**Data excerpts:**
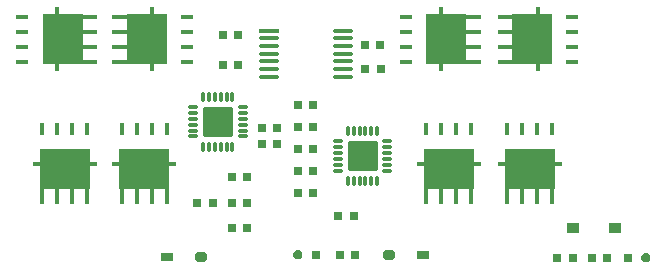
<source format=gbr>
G04*
G04 #@! TF.GenerationSoftware,Altium Limited,Altium Designer,23.8.1 (32)*
G04*
G04 Layer_Color=8421504*
%FSLAX25Y25*%
%MOIN*%
G70*
G04*
G04 #@! TF.SameCoordinates,08085802-0E6A-4E4E-A806-44F487ACA516*
G04*
G04*
G04 #@! TF.FilePolarity,Positive*
G04*
G01*
G75*
G04:AMPARAMS|DCode=23|XSize=100.39mil|YSize=100.39mil|CornerRadius=5.02mil|HoleSize=0mil|Usage=FLASHONLY|Rotation=180.000|XOffset=0mil|YOffset=0mil|HoleType=Round|Shape=RoundedRectangle|*
%AMROUNDEDRECTD23*
21,1,0.10039,0.09035,0,0,180.0*
21,1,0.09035,0.10039,0,0,180.0*
1,1,0.01004,-0.04518,0.04518*
1,1,0.01004,0.04518,0.04518*
1,1,0.01004,0.04518,-0.04518*
1,1,0.01004,-0.04518,-0.04518*
%
%ADD23ROUNDEDRECTD23*%
%ADD24O,0.01181X0.03937*%
%ADD25O,0.03937X0.01181*%
%ADD26R,0.03000X0.03000*%
%ADD27R,0.03937X0.03347*%
%ADD28R,0.16732X0.13780*%
%ADD29R,0.01772X0.06299*%
%ADD30R,0.01772X0.04331*%
%ADD31R,0.21654X0.01181*%
%ADD32R,0.13780X0.16732*%
%ADD33R,0.06299X0.01772*%
%ADD34R,0.04331X0.01772*%
%ADD35R,0.01181X0.21654*%
G04:AMPARAMS|DCode=36|XSize=30mil|YSize=30mil|CornerRadius=0mil|HoleSize=0mil|Usage=FLASHONLY|Rotation=180.000|XOffset=0mil|YOffset=0mil|HoleType=Round|Shape=Octagon|*
%AMOCTAGOND36*
4,1,8,-0.01500,0.00750,-0.01500,-0.00750,-0.00750,-0.01500,0.00750,-0.01500,0.01500,-0.00750,0.01500,0.00750,0.00750,0.01500,-0.00750,0.01500,-0.01500,0.00750,0.0*
%
%ADD36OCTAGOND36*%

G04:AMPARAMS|DCode=37|XSize=100.39mil|YSize=100.39mil|CornerRadius=5.02mil|HoleSize=0mil|Usage=FLASHONLY|Rotation=90.000|XOffset=0mil|YOffset=0mil|HoleType=Round|Shape=RoundedRectangle|*
%AMROUNDEDRECTD37*
21,1,0.10039,0.09035,0,0,90.0*
21,1,0.09035,0.10039,0,0,90.0*
1,1,0.01004,0.04518,0.04518*
1,1,0.01004,0.04518,-0.04518*
1,1,0.01004,-0.04518,-0.04518*
1,1,0.01004,-0.04518,0.04518*
%
%ADD37ROUNDEDRECTD37*%
%ADD38R,0.06693X0.01378*%
%ADD39O,0.06693X0.01378*%
%ADD40R,0.03937X0.03150*%
G04:AMPARAMS|DCode=41|XSize=39.37mil|YSize=31.5mil|CornerRadius=0mil|HoleSize=0mil|Usage=FLASHONLY|Rotation=0.000|XOffset=0mil|YOffset=0mil|HoleType=Round|Shape=Octagon|*
%AMOCTAGOND41*
4,1,8,0.01968,-0.00787,0.01968,0.00787,0.01181,0.01575,-0.01181,0.01575,-0.01968,0.00787,-0.01968,-0.00787,-0.01181,-0.01575,0.01181,-0.01575,0.01968,-0.00787,0.0*
%
%ADD41OCTAGOND41*%

D23*
X280232Y253953D02*
D03*
D24*
X275311Y245685D02*
D03*
X277279D02*
D03*
X279248D02*
D03*
X281217D02*
D03*
X283185D02*
D03*
X285154D02*
D03*
Y262221D02*
D03*
X283185D02*
D03*
X281217D02*
D03*
X279248D02*
D03*
X277279D02*
D03*
X275311D02*
D03*
X323579Y234232D02*
D03*
X325547D02*
D03*
X327516D02*
D03*
X329484D02*
D03*
X331453D02*
D03*
X333421D02*
D03*
Y250768D02*
D03*
X331453D02*
D03*
X329484D02*
D03*
X327516D02*
D03*
X325547D02*
D03*
X323579D02*
D03*
D25*
X288500Y249031D02*
D03*
Y251000D02*
D03*
Y252969D02*
D03*
Y254937D02*
D03*
Y256906D02*
D03*
Y258874D02*
D03*
X271965D02*
D03*
Y256906D02*
D03*
Y254937D02*
D03*
Y252969D02*
D03*
Y251000D02*
D03*
Y249031D02*
D03*
X320232Y247421D02*
D03*
Y245453D02*
D03*
Y243484D02*
D03*
Y241516D02*
D03*
Y239547D02*
D03*
Y237579D02*
D03*
X336768D02*
D03*
Y239547D02*
D03*
Y241516D02*
D03*
Y243484D02*
D03*
Y245453D02*
D03*
Y247421D02*
D03*
D26*
X398500Y208500D02*
D03*
X393382D02*
D03*
X334459Y279400D02*
D03*
X329341D02*
D03*
X329441Y271500D02*
D03*
X334559D02*
D03*
X281883Y283001D02*
D03*
X287001D02*
D03*
X281883Y273001D02*
D03*
X287001D02*
D03*
X320941Y209500D02*
D03*
X326059D02*
D03*
X313000Y209500D02*
D03*
X312059Y259500D02*
D03*
X306941D02*
D03*
X325559Y222500D02*
D03*
X320441D02*
D03*
X306941Y230300D02*
D03*
X312059D02*
D03*
X312060Y237600D02*
D03*
X306942D02*
D03*
X306941Y244900D02*
D03*
X312059D02*
D03*
Y252200D02*
D03*
X306941D02*
D03*
X294941Y252000D02*
D03*
X300059D02*
D03*
X294941Y246500D02*
D03*
X300059D02*
D03*
X290059Y235500D02*
D03*
X284941D02*
D03*
Y227000D02*
D03*
X290059D02*
D03*
Y218500D02*
D03*
X284941D02*
D03*
X278559Y227000D02*
D03*
X273441D02*
D03*
X410000Y208500D02*
D03*
X404882D02*
D03*
X416882D02*
D03*
D27*
X412500Y218500D02*
D03*
X398721D02*
D03*
D28*
X384244Y238032D02*
D03*
X357256D02*
D03*
X255713D02*
D03*
X229287D02*
D03*
D29*
X391744Y229567D02*
D03*
X386744D02*
D03*
X381744D02*
D03*
X376744D02*
D03*
X364756D02*
D03*
X359756D02*
D03*
X354756D02*
D03*
X349756D02*
D03*
X248213D02*
D03*
X253213D02*
D03*
X258213D02*
D03*
X263213D02*
D03*
X221787D02*
D03*
X226787D02*
D03*
X231787D02*
D03*
X236787D02*
D03*
D30*
X391744Y251417D02*
D03*
X386744D02*
D03*
X381744D02*
D03*
X376744D02*
D03*
X364756D02*
D03*
X359756D02*
D03*
X354756D02*
D03*
X349756D02*
D03*
X248213D02*
D03*
X253213D02*
D03*
X258213D02*
D03*
X263213D02*
D03*
X221787D02*
D03*
X226787D02*
D03*
X231787D02*
D03*
X236787D02*
D03*
D31*
X384244Y240000D02*
D03*
X357256D02*
D03*
X255713D02*
D03*
X229287D02*
D03*
D32*
X385032Y281500D02*
D03*
X356469Y281500D02*
D03*
X228500D02*
D03*
X256500Y281500D02*
D03*
D33*
X376567Y274000D02*
D03*
Y279000D02*
D03*
Y284000D02*
D03*
Y289000D02*
D03*
X364933Y289000D02*
D03*
Y284000D02*
D03*
Y279000D02*
D03*
Y274000D02*
D03*
X236965Y289000D02*
D03*
Y284000D02*
D03*
Y279000D02*
D03*
Y274000D02*
D03*
X248035Y289000D02*
D03*
Y284000D02*
D03*
Y279000D02*
D03*
Y274000D02*
D03*
D34*
X398417D02*
D03*
Y279000D02*
D03*
Y284000D02*
D03*
Y289000D02*
D03*
X343083Y289000D02*
D03*
Y284000D02*
D03*
Y279000D02*
D03*
Y274000D02*
D03*
X215114Y289000D02*
D03*
Y284000D02*
D03*
Y279000D02*
D03*
Y274000D02*
D03*
X269886Y289000D02*
D03*
Y284000D02*
D03*
Y279000D02*
D03*
Y274000D02*
D03*
D35*
X387000Y281500D02*
D03*
X354500D02*
D03*
X226532D02*
D03*
X258469D02*
D03*
D36*
X306882Y209500D02*
D03*
X423000Y208500D02*
D03*
D37*
X328500Y242500D02*
D03*
D38*
X297197Y284295D02*
D03*
D39*
Y281736D02*
D03*
Y279177D02*
D03*
Y276618D02*
D03*
Y274059D02*
D03*
Y271500D02*
D03*
Y268941D02*
D03*
X322000D02*
D03*
Y271500D02*
D03*
Y274059D02*
D03*
Y276618D02*
D03*
Y279177D02*
D03*
Y281736D02*
D03*
Y284295D02*
D03*
D40*
X263488Y209000D02*
D03*
X348512Y209500D02*
D03*
D41*
X274512Y209000D02*
D03*
X337488Y209500D02*
D03*
M02*

</source>
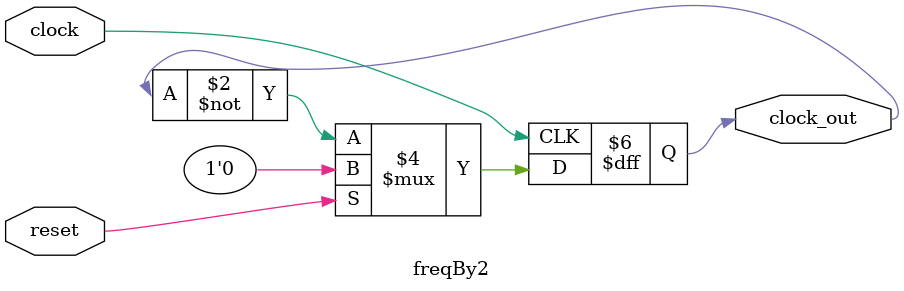
<source format=v>
module freqBy2(clock, reset, clock_out);
	input clock, reset;
	output reg clock_out;
	
	always @(posedge clock)begin
		if(reset)
			clock_out <= 1'b0;
		else
			clock_out <= ~clock_out;	
	end
		
endmodule

</source>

**Work to complete:** From the line containing "X263488Y209000D02*" through the final line of the listing above, reproduce every line exactly, with no pictures.

**Response for this exercise:**
X263488Y209000D02*
D03*
X348512Y209500D02*
D03*
D41*
X274512Y209000D02*
D03*
X337488Y209500D02*
D03*
M02*

</source>
<source format=v>
module freqBy2(clock, reset, clock_out);
	input clock, reset;
	output reg clock_out;
	
	always @(posedge clock)begin
		if(reset)
			clock_out <= 1'b0;
		else
			clock_out <= ~clock_out;	
	end
		
endmodule

</source>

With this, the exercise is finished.